Raphaël Joseph n’a pas froid aux yeux quand il débarque à Montréal le 29 avril 2014 avec 3’000 dollars en poche en vue de s’y installer. Il faut dire que le trololo voyage seul depuis l’âge de 10 ans… Nous l’avons rencontré à L’Auberson, juste au-dessus de la menuiserie familiale. C’est là qu’il revient chaque année en hiver, pour la fabrication des boîtes d’école…
« Un petit escalier étroit conduit au domicile où Raphaël vient de s’installer. À peine franchi la porte, on arrive dans la petite cuisine restée d’origine. « Nous sommes dans l’appartement de ma grand-maman Charlotte », confie le nouvel habitant des lieux tout en préparant le thé. Né à Sainte-Croix le 26 mars 1985, Raphaël grandit à L’Auberson entre la maison et la menuiserie familiale. Deuxième garçon d’une fratrie de trois, il passe son enfance à jouer avec ses copains trololos et à construire des cabanes dans les bois « nous allions toujours au bas de la Séchaz » ajoute-t-il.
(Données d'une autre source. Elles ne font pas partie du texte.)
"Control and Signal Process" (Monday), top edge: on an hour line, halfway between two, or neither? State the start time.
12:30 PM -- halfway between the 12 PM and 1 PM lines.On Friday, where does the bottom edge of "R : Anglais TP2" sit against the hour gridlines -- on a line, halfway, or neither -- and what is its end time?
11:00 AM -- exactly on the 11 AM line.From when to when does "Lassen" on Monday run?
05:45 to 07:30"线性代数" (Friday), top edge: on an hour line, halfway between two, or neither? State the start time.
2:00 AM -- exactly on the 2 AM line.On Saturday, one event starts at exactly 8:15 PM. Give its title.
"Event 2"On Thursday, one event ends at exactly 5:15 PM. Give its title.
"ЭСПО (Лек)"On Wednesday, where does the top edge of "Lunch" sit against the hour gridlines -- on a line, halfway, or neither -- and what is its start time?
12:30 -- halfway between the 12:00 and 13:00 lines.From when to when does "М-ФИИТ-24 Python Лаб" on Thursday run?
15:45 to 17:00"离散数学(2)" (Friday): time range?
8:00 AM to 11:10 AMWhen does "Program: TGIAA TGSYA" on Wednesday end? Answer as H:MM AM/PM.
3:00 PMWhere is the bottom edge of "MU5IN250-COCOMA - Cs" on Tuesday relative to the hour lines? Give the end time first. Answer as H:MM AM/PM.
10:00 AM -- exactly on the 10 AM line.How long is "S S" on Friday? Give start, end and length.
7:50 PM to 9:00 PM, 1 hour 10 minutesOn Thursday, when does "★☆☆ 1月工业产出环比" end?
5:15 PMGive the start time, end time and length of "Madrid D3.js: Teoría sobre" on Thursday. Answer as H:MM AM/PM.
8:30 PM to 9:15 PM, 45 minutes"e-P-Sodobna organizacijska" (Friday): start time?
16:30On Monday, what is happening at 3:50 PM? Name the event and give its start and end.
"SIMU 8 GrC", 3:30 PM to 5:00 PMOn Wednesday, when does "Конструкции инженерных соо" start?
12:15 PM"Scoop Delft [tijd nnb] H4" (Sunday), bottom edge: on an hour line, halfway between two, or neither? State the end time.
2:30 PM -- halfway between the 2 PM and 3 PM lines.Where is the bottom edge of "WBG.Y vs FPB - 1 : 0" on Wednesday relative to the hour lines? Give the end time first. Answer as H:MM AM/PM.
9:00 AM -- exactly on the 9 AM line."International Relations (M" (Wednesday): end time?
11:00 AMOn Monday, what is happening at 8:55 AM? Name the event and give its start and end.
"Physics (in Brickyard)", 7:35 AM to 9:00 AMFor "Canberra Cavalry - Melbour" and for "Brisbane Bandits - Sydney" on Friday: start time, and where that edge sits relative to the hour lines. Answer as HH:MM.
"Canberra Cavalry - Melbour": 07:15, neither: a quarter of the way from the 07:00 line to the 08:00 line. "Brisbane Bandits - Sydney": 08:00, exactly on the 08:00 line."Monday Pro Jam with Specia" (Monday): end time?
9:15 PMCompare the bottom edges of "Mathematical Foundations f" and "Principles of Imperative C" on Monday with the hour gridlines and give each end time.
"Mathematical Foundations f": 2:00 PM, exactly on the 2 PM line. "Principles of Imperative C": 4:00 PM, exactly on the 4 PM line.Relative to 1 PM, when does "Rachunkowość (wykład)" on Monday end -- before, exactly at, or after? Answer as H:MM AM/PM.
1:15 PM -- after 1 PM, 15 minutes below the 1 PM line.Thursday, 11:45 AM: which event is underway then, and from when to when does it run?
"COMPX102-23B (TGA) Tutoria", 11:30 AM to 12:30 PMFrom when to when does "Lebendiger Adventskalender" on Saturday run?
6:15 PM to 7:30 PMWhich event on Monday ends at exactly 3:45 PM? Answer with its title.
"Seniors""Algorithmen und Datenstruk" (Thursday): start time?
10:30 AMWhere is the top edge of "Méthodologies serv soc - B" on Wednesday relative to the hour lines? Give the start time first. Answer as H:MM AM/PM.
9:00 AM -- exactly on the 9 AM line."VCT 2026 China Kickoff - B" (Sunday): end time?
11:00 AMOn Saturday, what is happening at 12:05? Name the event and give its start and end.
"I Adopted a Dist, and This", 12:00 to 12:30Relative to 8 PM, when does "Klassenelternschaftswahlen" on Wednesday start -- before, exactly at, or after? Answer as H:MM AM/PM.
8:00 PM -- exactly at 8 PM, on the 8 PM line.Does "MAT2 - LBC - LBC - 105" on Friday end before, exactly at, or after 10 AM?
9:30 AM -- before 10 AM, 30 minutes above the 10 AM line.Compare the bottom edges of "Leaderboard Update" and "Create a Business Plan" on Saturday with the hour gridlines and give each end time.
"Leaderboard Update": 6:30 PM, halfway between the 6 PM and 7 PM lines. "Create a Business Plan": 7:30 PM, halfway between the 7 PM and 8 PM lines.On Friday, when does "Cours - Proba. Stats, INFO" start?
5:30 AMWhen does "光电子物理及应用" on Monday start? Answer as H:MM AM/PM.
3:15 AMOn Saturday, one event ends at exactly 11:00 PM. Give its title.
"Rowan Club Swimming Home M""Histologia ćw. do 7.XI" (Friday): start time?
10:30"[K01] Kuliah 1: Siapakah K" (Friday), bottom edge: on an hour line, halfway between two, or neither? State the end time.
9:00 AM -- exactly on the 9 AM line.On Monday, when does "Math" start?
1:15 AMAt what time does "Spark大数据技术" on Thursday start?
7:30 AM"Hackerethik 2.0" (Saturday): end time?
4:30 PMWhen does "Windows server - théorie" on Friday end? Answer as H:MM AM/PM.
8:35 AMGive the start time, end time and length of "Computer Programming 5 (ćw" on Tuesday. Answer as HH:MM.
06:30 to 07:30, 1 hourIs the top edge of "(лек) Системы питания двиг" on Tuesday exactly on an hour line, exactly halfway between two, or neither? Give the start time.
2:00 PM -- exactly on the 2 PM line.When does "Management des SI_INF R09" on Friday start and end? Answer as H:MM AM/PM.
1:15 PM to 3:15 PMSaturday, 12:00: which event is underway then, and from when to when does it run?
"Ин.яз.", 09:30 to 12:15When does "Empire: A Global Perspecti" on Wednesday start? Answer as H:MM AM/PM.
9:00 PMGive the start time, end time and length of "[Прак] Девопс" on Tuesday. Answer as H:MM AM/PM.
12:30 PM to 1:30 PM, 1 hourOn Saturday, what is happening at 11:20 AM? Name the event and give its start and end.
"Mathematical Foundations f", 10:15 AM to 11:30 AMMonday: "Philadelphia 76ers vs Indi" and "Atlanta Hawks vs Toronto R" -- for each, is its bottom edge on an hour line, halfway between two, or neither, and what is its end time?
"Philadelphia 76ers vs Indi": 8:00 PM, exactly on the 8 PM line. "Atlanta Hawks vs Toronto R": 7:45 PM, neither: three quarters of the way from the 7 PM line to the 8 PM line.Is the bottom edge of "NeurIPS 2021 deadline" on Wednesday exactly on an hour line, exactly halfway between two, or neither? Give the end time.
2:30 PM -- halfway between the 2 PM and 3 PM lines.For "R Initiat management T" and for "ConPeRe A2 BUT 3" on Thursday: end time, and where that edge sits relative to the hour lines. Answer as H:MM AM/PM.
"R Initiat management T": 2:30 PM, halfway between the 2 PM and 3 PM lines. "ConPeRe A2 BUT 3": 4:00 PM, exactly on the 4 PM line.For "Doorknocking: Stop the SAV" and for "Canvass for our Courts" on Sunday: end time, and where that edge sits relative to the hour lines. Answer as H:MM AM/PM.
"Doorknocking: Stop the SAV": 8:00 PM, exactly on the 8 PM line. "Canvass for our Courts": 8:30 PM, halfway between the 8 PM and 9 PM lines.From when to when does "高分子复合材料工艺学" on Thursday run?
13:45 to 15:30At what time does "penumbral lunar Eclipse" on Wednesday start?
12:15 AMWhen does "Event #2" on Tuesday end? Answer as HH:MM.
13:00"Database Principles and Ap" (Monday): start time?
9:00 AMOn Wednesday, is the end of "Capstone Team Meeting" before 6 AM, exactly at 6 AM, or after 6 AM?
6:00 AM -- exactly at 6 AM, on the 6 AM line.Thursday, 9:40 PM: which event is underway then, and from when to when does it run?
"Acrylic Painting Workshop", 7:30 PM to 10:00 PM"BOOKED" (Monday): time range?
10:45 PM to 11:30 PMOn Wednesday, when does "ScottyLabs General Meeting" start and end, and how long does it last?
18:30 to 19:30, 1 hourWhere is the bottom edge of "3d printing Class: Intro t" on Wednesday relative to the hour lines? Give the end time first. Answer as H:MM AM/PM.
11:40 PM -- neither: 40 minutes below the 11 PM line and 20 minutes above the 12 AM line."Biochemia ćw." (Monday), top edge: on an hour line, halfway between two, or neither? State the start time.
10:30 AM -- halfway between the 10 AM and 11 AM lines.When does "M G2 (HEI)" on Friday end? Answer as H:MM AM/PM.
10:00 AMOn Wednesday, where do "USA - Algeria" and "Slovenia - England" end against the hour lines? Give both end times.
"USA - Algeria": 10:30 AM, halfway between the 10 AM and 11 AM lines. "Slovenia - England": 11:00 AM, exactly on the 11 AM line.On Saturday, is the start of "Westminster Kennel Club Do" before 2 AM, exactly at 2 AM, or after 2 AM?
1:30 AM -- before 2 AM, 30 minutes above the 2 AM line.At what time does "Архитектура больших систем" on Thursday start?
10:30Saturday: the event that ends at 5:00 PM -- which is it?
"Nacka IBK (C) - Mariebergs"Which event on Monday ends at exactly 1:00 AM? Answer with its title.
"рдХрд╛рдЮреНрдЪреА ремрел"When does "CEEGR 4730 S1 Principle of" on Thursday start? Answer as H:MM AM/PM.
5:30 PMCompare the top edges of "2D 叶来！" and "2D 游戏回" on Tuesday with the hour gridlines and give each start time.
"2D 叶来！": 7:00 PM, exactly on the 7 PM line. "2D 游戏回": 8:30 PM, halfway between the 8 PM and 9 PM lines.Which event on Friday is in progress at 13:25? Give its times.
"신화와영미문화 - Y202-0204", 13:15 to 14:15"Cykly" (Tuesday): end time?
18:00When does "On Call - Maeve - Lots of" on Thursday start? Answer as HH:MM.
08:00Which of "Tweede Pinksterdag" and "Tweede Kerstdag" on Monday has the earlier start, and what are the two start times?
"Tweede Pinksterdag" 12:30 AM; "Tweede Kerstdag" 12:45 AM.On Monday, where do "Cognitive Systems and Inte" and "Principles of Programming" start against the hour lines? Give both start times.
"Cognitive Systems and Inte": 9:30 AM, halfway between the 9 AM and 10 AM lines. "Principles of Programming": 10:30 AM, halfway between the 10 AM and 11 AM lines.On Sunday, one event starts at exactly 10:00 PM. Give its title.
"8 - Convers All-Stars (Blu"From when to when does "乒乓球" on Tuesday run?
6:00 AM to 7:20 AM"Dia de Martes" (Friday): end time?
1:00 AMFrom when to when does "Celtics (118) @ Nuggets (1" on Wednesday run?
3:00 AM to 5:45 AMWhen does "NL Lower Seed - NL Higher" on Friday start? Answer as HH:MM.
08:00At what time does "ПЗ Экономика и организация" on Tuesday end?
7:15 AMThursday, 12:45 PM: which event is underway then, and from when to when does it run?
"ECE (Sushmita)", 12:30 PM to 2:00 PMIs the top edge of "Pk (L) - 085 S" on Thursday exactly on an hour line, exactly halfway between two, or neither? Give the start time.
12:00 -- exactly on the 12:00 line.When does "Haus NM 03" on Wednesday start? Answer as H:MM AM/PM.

À douze ans il reprend l’exploitation de la patinoire de L’Auberson avec son frère Anthony et Cosette Martin, où il y restera durant dix ans. « C’est là que mon surnom Triton est apparu, car je sauvais les tritons de l’étang ! ». Un surnom bien ancré qui ne le dérange pas et pour lequel il ne manque pas d’anecdote ! « Lorsque je travaillais au carnaval, un jeune est venu vers moi et m’a demandé : je cherche Raphaël Joseph, tu sais qui c’est ? », se souvient-il en rigolant ! C’est en 2000 qu’il intègre la société du Carnaval de Sainte-Croix où il finira comme responsable des Guggenmusik jusqu’en 2010. « Nous étions une bonne équipe au comité, on riait bien ! ». En 2001, il fonde la jeunesse de L’Auberson avec Anthony Joseph, Cédric Jan, Mélanie Pahud, Emilie Bornand, Daniel Monod et Sébastien Recordon. « On a convoqué tous les jeunes de L’Auberson, la Chaux, la Vraconnaz, les Rochettes et c’est au Café Industriel, chez Pépé, que la jeunesse est née ! » raconte Raphaël avant d’enchérir « maintenant on m’a nommé membre d’honneur ! ».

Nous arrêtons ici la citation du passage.